Ve bu şekilde on binlerce dönüm arazi elde edilir. İrili ufaklı onlarca koloni kurulur. Bu kolonilerde okullar, havralar, imalathaneneler, posta teşkilatı tesis edilir. Hatta aralarında tedavül ettirdikleri kâğıt para bile basarlar.
Bu tarz yerleşim belirli bir hacme ulaştıktan sonra yeni bir aşamaya geçilmek istenir. İşte bunun için devreye sokulan aktör Theodor Herzl’dir. Herzl 1896 yılında Yahudi Devleti kitabını yayınladı. Bu kitap, 1867’de Josef Natonek, 1879’da Laurence Oliphan’tın projelerinin oldukça tekâmül ettirilmiş halinden başka bir şey değildi. Onun İstanbullara gelip talep ettiği şey Oliphant’a talep ettirilen ile aynı şeydi ve arka planında aynı Yahudi sermaye çevreleri ve aynı emperyalist devletler vardı.
Farklı olan, artık Filistin’de bir Yahudi varlığı oluşturulmuştu. Bu Siyonist varlığın hukuki bir statüye ve özerk bir kimliğe kavuşturulması istenmekteydi.
Siyonistler Sultan II. Abdülhamid’den Filistin’den özerk bir Yahudi bölgesi elde edemeyeceklerini idrak ettikten sonra, İttihatçılarla işbirliği yaparak onlara destek vermeye başladılar. 1908 ihtilaline verdikleri destek ile İttihatçılardan Filistin’de istediklerini alabileceklerini uman Siyonistler hayal kırıklığına uğradı.
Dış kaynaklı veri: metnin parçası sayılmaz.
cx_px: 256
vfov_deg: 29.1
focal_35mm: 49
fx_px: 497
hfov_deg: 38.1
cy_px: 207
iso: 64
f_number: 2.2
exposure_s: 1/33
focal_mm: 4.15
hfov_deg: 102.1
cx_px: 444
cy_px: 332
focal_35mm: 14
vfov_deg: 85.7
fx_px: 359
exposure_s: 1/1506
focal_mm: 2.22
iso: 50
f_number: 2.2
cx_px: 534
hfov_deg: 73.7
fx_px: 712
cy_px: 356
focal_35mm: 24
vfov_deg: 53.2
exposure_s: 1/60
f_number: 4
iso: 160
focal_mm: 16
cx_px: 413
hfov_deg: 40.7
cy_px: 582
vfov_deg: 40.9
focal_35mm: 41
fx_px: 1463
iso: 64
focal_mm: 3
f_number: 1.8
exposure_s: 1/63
Başlarda Siyonistlere Filistin’de bir takım kolaylıklar sağlayan İttihatçılar, kısa süre içinde Sultan II. Abdülhamid zamanındaki kısıtlamaları yeniden uygulamaya koydular. Bundan dolayıdır ki Siyonistler I. Dünya Savaşı’nda İngilizlerin yanında yer aldılar ve Çanakkale Savaşı’nda Osmanlı Devleti’ne karşı savaştılar. Filistin cephesinde de aynı şey cereyan etti. Filistin’deki Siyonist Yahudi varlığı Osmanlı ordusunu arkadan vuracak bir tehdit unsuru haline geldi. Atlit kolonisi İngiliz istihbarat üssü olarak kullanılmaktaydı. Bundan dolayı Cemal Paşa Filistin’deki bütün kolonileri boşaltarak, Yahudileri Halep taraflarına sürgün etti. Bir kısım Yahudi de Mısır’a geçerek İngiliz saflarında Osmanlı Devleti’ne karşı savaşmaya başladı.
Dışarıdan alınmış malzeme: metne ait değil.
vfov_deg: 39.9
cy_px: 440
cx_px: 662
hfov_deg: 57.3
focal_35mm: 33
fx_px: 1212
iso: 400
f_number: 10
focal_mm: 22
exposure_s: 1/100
1917 yılında Siyonistler İngiliz hükümetine Balfour deklarasyonu olarak bilinen bildiriyi yazdırdılar. Osmanlı ordusunun mağlup olarak 1917’de bölgeden çekilmesi ile Filistin tarihinde yeni bir dönem başladı. Cemal Paşa tarafından Filistin dışına sürülen Yahudiler geri döndü ve dünyanın değişik bölgelerinden organize edilen göçlerle Filistin’de 50 bin civarında olan Yahudi nüfusu çoğaltılmaya çalışıldı. Filistinlilerin arazileri, köyleri, evleri gasp edilmeye başlandı. Böylece 1917’den 1948’e kadarki merhale devreye girdi. Yaklaşık 93 yıl devam eden süreç, İsrail devletinin ilanıyla sonuçlandı.